11. French Capital Gains Tax
- Scope of the Tax
- Exemptions on Sale of Property
- Allowable Costs on Sale of Property
- Shares and Personal Possessions
- Taxation of Building Land
- Fiscal Representative for Non-Residents
- Sale of Property Abroad
11.7. Sale of Property Abroad
If you become permanently resident in France, and then subsequently sell your former home or other property outside of France you could become liable for French capital gains tax on the sale proceeds.
The administrative doctrine does appear to grant exemption to sellers who move from their main home and sell within a later reasonable period, but the scope of this to international buyers is not entirely clear. You can read more at Capital Gains and the Principal Residence.
Whether you are liable will also again depend on the terms of any double taxation treaty between France and your home country.
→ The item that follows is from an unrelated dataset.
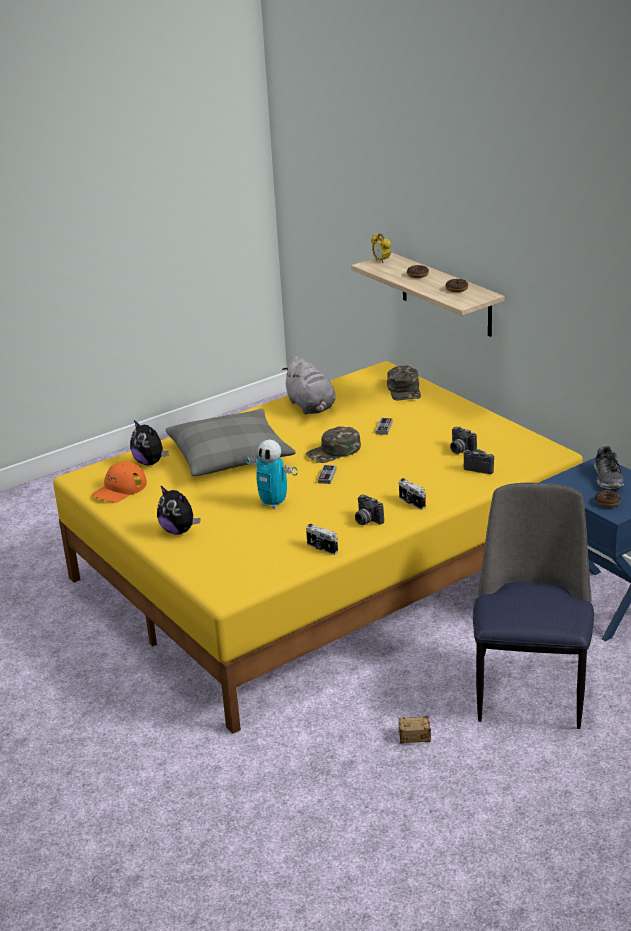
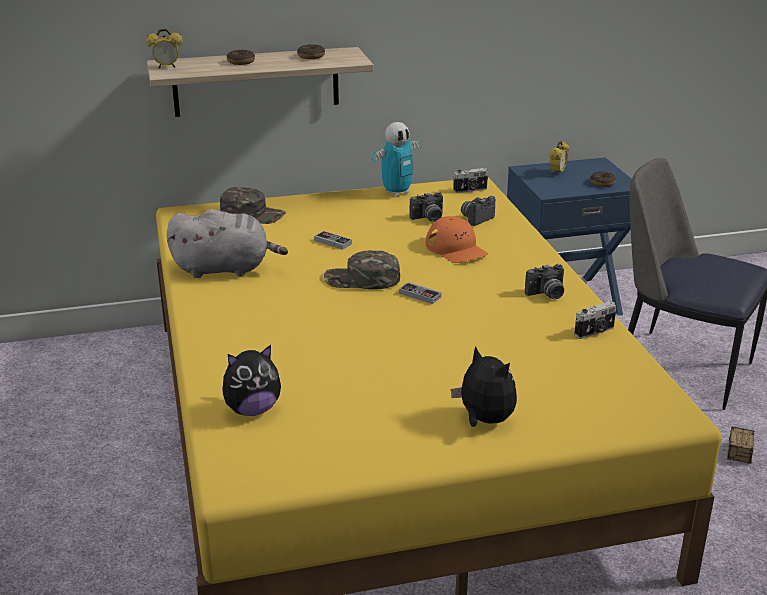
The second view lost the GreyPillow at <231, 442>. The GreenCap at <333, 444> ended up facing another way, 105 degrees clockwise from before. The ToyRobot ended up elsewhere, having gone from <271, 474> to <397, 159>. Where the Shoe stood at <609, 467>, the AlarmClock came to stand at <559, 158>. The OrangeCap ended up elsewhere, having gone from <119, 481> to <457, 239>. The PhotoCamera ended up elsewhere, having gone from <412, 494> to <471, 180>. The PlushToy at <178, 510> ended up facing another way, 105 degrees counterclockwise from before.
In the case of former residents of the UK resident in France a tax treaty signed between France and UK, operative from 1st January 2010, makes you liable for capital gains in France on the future sale of your former home. The tax is based on your Euro gain, not on your Sterling gain, an important factor given the movement in exchange rates over the years and which can therefore make a big difference to the calculation.
You will be entitled to the same relief on French capital gains tax as you would otherwise receive if the property was located in France. On that basis you will be entitled to relief based on the duration of ownership. The double taxation rules mean that where the French tax paid is greater than the liability in the UK, no tax is payable in the UK.
As a general rule, social charges (17.2%)) paid in France are not an eligible charge against tax payable in the Uk, although this may not be the case for those who, since 2019, only pay the reduced charge of 7.5%. This would apply to those who hold an S1 certificate of exemption. The change in law in 2019 may also make it possible to claim the 7.5% charge within the larger 17.2% figure. Nevertheless, a level of ambiguity and uncertainty remains, so good professional advice is recommended.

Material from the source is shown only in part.